Gli altri protagonisti
Tra gli altri protagonisti dello sviluppo turistico riccionese il libro ricorda Sebastiano Amati, con varie cariche nel Comune di Rimini, tra cui quella di assessore. Fu lui a costruire nel 1901 il primo albergo di lusso di Riccione (Hotel Amati) e a fondare nel 1905 la Società Pro-Riccione che si battè soprattutto per l’acquedotto, il miglioramento della rete viaria, la sanità pubblica. Ci sono poi Clodomiro Bonfigli, direttore dell’ospedale psichiatrico di Ferrara e del Santa Maria della Pietà a Roma, docente di Clinica Psichiatrica all’Università della Capitale, senatore del Regno d’Italia, presidente della Lega Nazionale per la protezione dei fanciulli deficienti (collaboratrice Maria Montessori); Augusto Tamburini, psichiatra, neurologo, docente di psichiatria a Padova e direttore della clinica psichiatrica di Roma; Ruggero Bonghi, filologo, politico, scrittore, giornalista, docente di letteratura latina e storia antica e moderna, nonché ministro dell’Istruzione Pubblica; Laura Lenina Acton di Camporeale, donna bellissima, eclettica animatrice delle relazioni pubbliche, pittrice, pianista, amica dell’imperatrice Eugenia, moglie di Napoleone III, sposa in seconde nozze dello statista bolognese Marco Minghetti (prestigiosa famiglia, letterato, intellettuale, economista, capo della Destra storica, ministro in più governi, presidente del Consiglio).
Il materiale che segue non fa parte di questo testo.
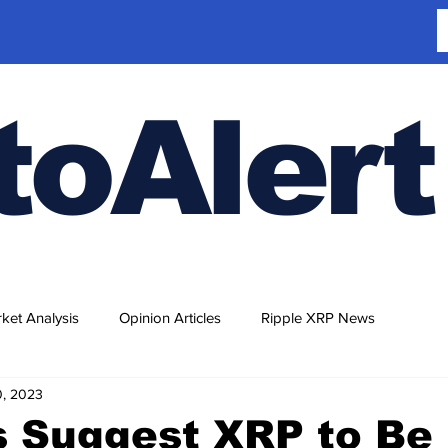
toAlert
ket Analysis
Opinion Articles
Ripple XRP News
0, 2023
s Suggest XRP to Be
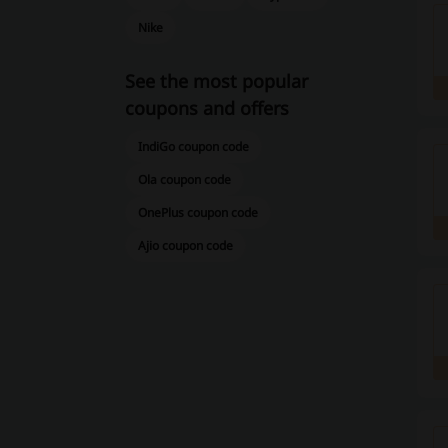
Nike
See the most popular
coupons and offers
IndiGo coupon code
Ola coupon code
OnePlus coupon code
Ajio coupon code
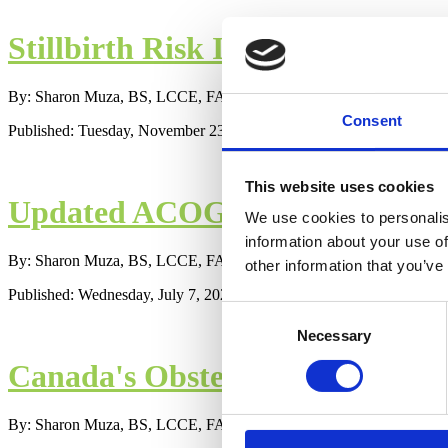
Stillbirth Risk Increased for U
By: Sharon Muza, BS, LCCE, FACCE, CD/BDT(DONA), CLE
Consent
Published: Tuesday, November 23, 2021
This website uses cookies
Updated ACOG Recommendations
We use cookies to personalis
information about your use of
By: Sharon Muza, BS, LCCE, FACCE, CD/BDT(DONA), CLE
other information that you’ve
Published: Wednesday, July 7, 2021
Consent
Necessary
Selection
Canada's Obstetricians Release
By: Sharon Muza, BS, LCCE, FACCE, CD/BDT(DONA), CLE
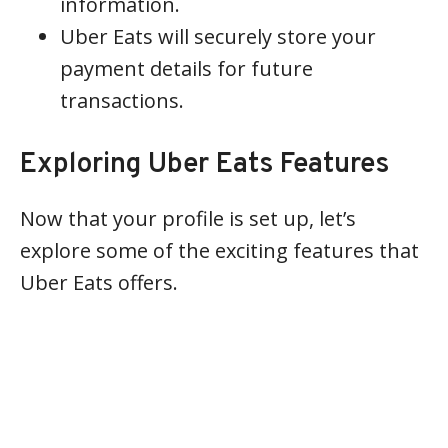
information.
Uber Eats will securely store your
payment details for future
transactions.
Exploring Uber Eats Features
Now that your profile is set up, let’s
explore some of the exciting features that
Uber Eats offers.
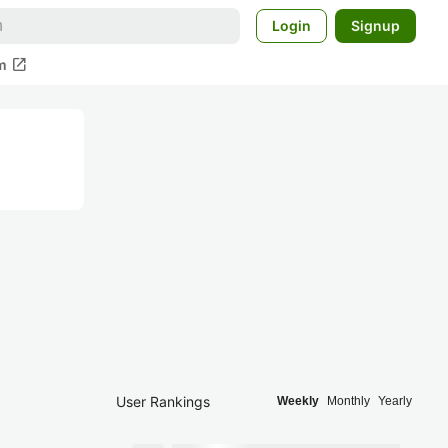
Login
Signup
open_in_new
m
User Rankings
Weekly
Monthly
Yearly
E poi i burattinai Filippo e Angelo Cuccoli (padre e figlio) e Ciupir-Scucèra, soprannome dei Del Bianco, ortolani con casa colonica in località Siberia. «Sent Ciupir com è scucèra» (senti Ciupir come scucchiaia) si diceva quando la famiglia riunita a tavola batteva i cucchiai nel piatto dei tajadlut, grosse tagliatelle impastate con acqua anziché uova. Fantastica Riccione!